The many causes of insomnia can be categorized as being medical, based in sleep disorders, chemical, and psychiatric. Medical problems include hyperthyroidism, chronic lung disease, chronic renal disease, Parkinson’s disease, dementia, heart failure, reflux, and chronic pain. Possible causative sleep disorders are central sleep apnea, obstructive sleep apnea, periodic limb movement disorder, restless legs syndrome (RLS), and circadian rhythm disturbances. Insomnia-inducing agents include caffeine, alcohol, many cardiac drugs, most asthma drugs, steroids, most antidepressants, and dopaminergics; withdrawal from hypnotics can also result in insomnia. Finally, mood disorders, mania, anxiety, panic disorders, and alcohol and drug dependencies, as well as psychosis, can produce insomnia in some patients.

Q. Do some behaviors exacerbate insomnia?

A. Poor sleep hygiene is often a complicating cause that further entrenches insomnia problems. In an effort to treat their own insomnia, patients may develop poor sleep behaviors, such as staying in bed and becoming focused and anxious about not sleeping (psychophysiologic insomnia); drinking caffeine during the day to counteract the prior night’s sleeplessness; drinking alcohol near bedtime (once metabolized, alcohol causes awakenings); exercising too close to bedtime, rather than the ideal time of late afternoon or earlier; engaging in mentally stimulating activities too close to bedtime; or wakening and going to bed at inconsistent times.

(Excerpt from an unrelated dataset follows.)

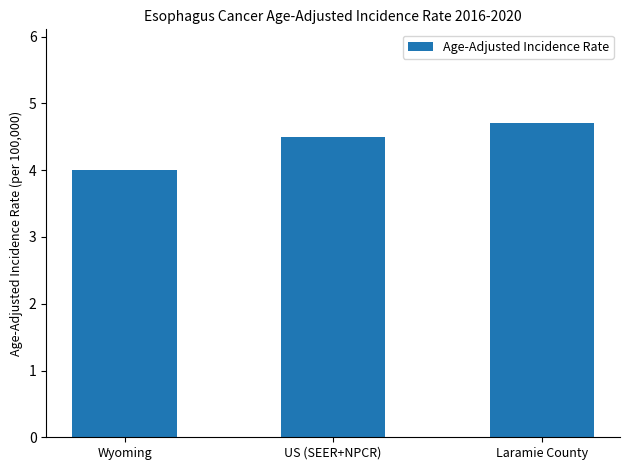

What is the sum of all values?

13.2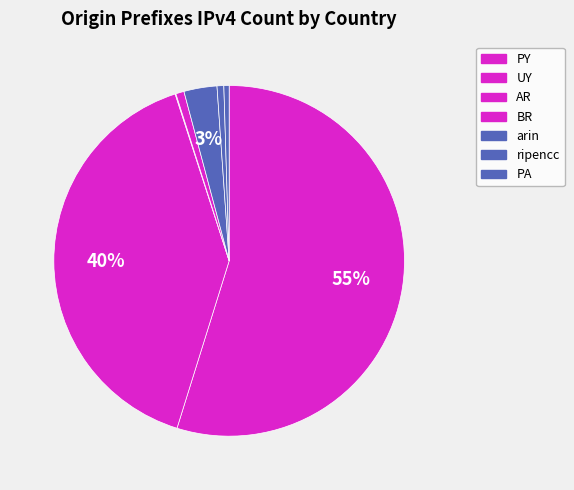

The ripencc slice represents 11% of the pie. True or false?

False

Insomnia includes difficulty falling asleep, difficulty staying asleep, and early-morning awakening—complaints that may help guide the clinician in the investigation. Generally, difficulty initiating sleep is more likely to be seen in association with psychophysiologic insomnia, poor sleep hygiene, and such psychological problems as anxiety. Difficulty maintaining sleep is more likely associated with medical problems or sleep disorders. Early-morning awakening is seen in patients with various medical or sleep disorders and is also a symptom of depression.

In addition to a complete medical and medication history, as well as physical examination, the insomnia patient requires a detailed 24-hour sleep/wake history of habits and activities. Generally, an insomniac with resultant daytime sleepiness requires a more urgent and aggressive workup than does an alert insomniac.